The commodification of housing is a perversity. We should not have a situation where some profit and others struggle to find a decent affordable place to live. The only way to change this once and for all is to change the profit driven system that creates this scenario. A socialist system based on public ownership, democratic control and sustainable planning would prioritise people’s needs and ensure that the basics of life, like a roof over your head, were provided to all.


  1. land tax, capital tax, lending restrictions, deregulation of building controls, free market in building materials and government building program.

    Current economic policy around the world mandates central banks must achieve 2% inflation this inflation is created by debt creation and asset inflation not wage growth.

    What may work is a decrease in money printing to inflate assets by banks e.g lending for housing offset partially by government money printing to build housing and transport as governments have lower borrowing cost.

    The central bank should manage inflation at 0 to 1% so borrowing cost would be high and there would be a cost to the government for spending to much on waste so their focus would be on real assets to the economy.

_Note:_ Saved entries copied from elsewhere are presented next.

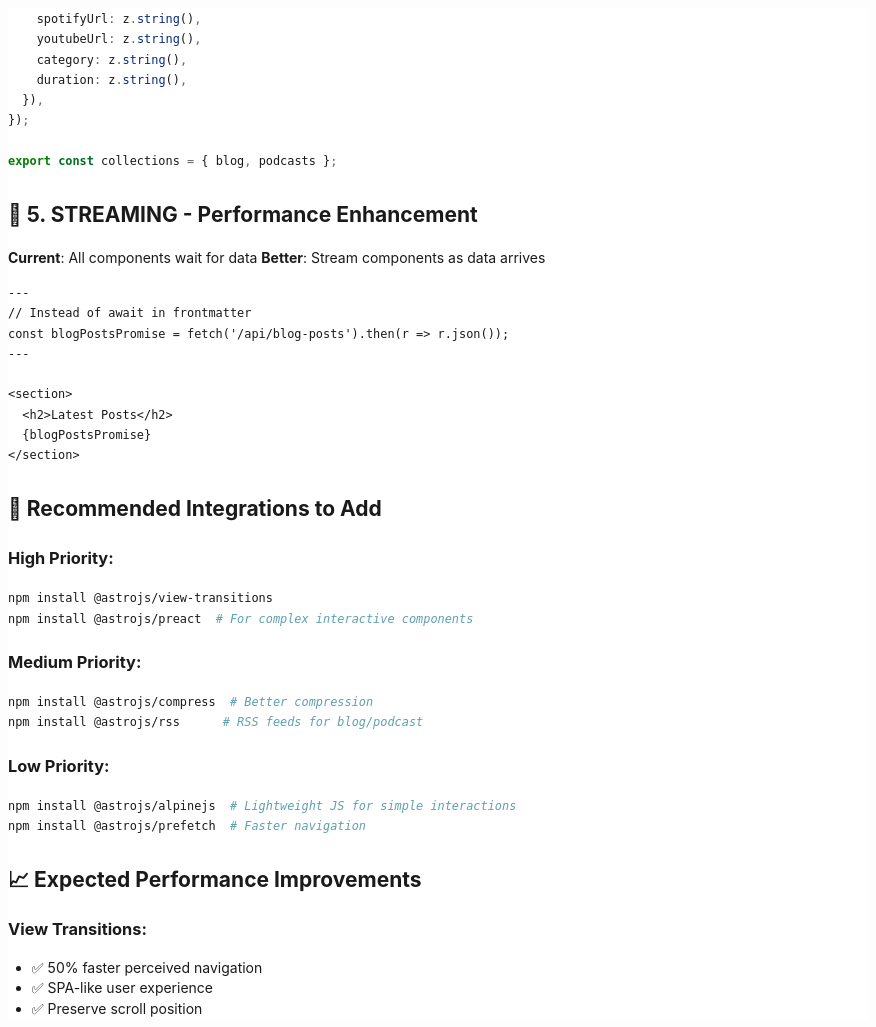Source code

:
 ```ts
    spotifyUrl: z.string(),
    youtubeUrl: z.string(),
    category: z.string(),
    duration: z.string(),
  }),
});

export const collections = { blog, podcasts };
```

## 🔧 **5. STREAMING - Performance Enhancement**

**Current**: All components wait for data
**Better**: Stream components as data arrives

```astro
---
// Instead of await in frontmatter
const blogPostsPromise = fetch('/api/blog-posts').then(r => r.json());
---

<section>
  <h2>Latest Posts</h2>
  {blogPostsPromise}
</section>
```

## 🧩 **Recommended Integrations to Add**

### **High Priority:**
```bash
npm install @astrojs/view-transitions
npm install @astrojs/preact  # For complex interactive components
```

### **Medium Priority:**
```bash
npm install @astrojs/compress  # Better compression
npm install @astrojs/rss      # RSS feeds for blog/podcast
```

### **Low Priority:**
```bash
npm install @astrojs/alpinejs  # Lightweight JS for simple interactions
npm install @astrojs/prefetch  # Faster navigation
```

## 📈 **Expected Performance Improvements**

### **View Transitions:**
- ✅ 50% faster perceived navigation
- ✅ SPA-like user experience
- ✅ Preserve scroll position

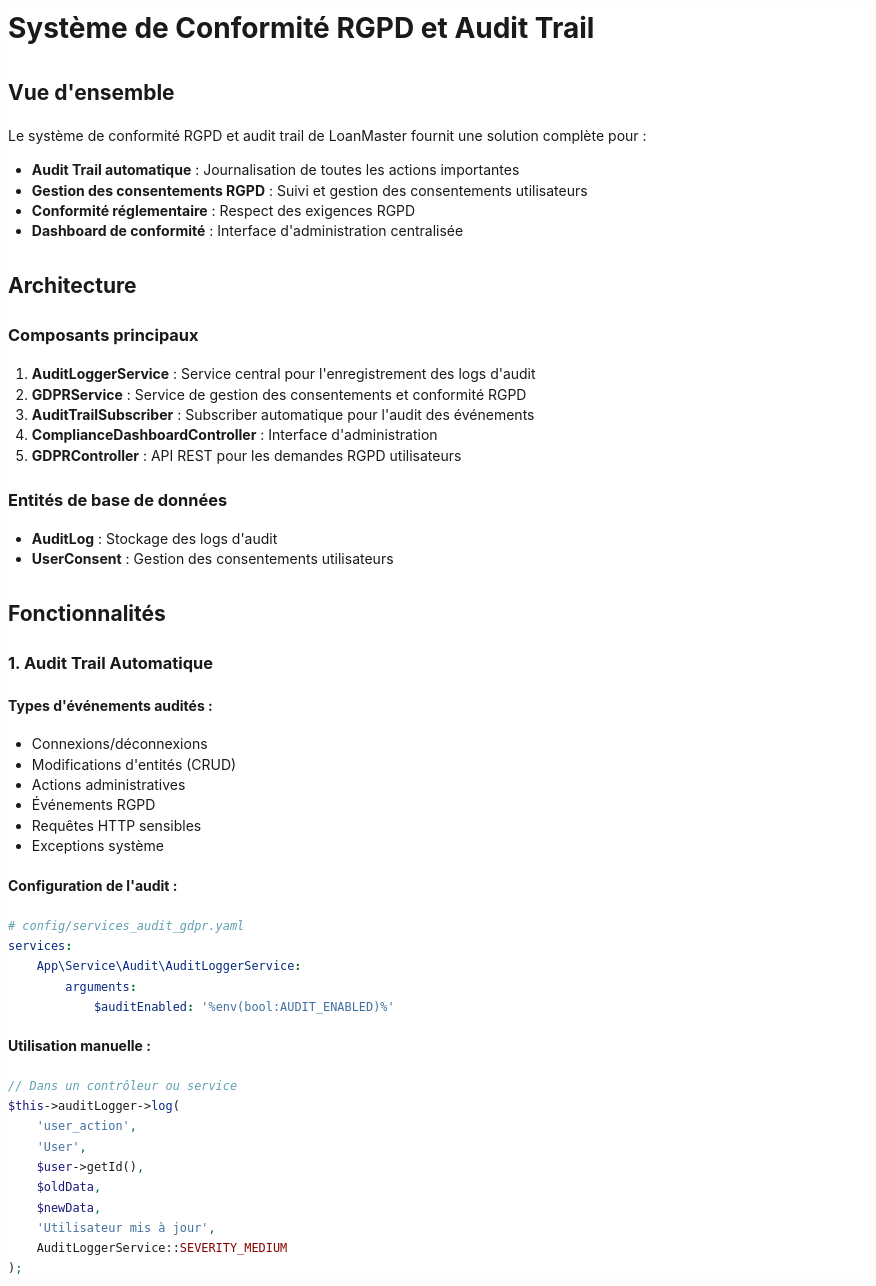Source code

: # Système de Conformité RGPD et Audit Trail

## Vue d'ensemble

Le système de conformité RGPD et audit trail de LoanMaster fournit une solution complète pour :
- **Audit Trail automatique** : Journalisation de toutes les actions importantes
- **Gestion des consentements RGPD** : Suivi et gestion des consentements utilisateurs
- **Conformité réglementaire** : Respect des exigences RGPD
- **Dashboard de conformité** : Interface d'administration centralisée

## Architecture

### Composants principaux

1. **AuditLoggerService** : Service central pour l'enregistrement des logs d'audit
2. **GDPRService** : Service de gestion des consentements et conformité RGPD
3. **AuditTrailSubscriber** : Subscriber automatique pour l'audit des événements
4. **ComplianceDashboardController** : Interface d'administration
5. **GDPRController** : API REST pour les demandes RGPD utilisateurs

### Entités de base de données

- **AuditLog** : Stockage des logs d'audit
- **UserConsent** : Gestion des consentements utilisateurs

## Fonctionnalités

### 1. Audit Trail Automatique

#### Types d'événements audités :
- Connexions/déconnexions
- Modifications d'entités (CRUD)
- Actions administratives
- Événements RGPD
- Requêtes HTTP sensibles
- Exceptions système

#### Configuration de l'audit :
```yaml
# config/services_audit_gdpr.yaml
services:
    App\Service\Audit\AuditLoggerService:
        arguments:
            $auditEnabled: '%env(bool:AUDIT_ENABLED)%'
```

#### Utilisation manuelle :
```php
// Dans un contrôleur ou service
$this->auditLogger->log(
    'user_action',
    'User',
    $user->getId(),
    $oldData,
    $newData,
    'Utilisateur mis à jour',
    AuditLoggerService::SEVERITY_MEDIUM
);
```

    The high interest would attract and reward savers and any investment would be seen in light of real returns not capital growth funded by more ponzi lending.

    Having excessive land controls just benefits people with land assets who hold them and reap large gains. the cost of land should be low and the business built on the land should be what increases the value.

    finally the reason housing has been commodified is the need for endless growth. banks need to grow and investors need growth all to beat the 2% inflation.

    I started off writing this about housing but I got side tracked

    Limits to economic growth and lifestyle possibly occurred in the 1970s and since then outward growth slowed so this turned inward like a body devouring it’s self in starvation. productivity is up but wage growth goes down. Debt was increased as a means of production so people were encouraged to borrow to fund lifestyles to the benefit of banks who have few lending options in the current world but to help bid up assets and taking their cut.

    It is highly likely we have overshot our actual ability to support ourselves especially with the global economy allowing wage arbitrage, interest arbitrage and currency manipulation but no debt reduction.

    This is why a gold standard would be of some use as interest rates would not be set by central banks but actual banks and the flow of money would rely on actual wealth not debt which is future wealth consumed today.

    The housing crisis is just a symptom of a structural problem which will eventually play out overtime at great cost to most people involved.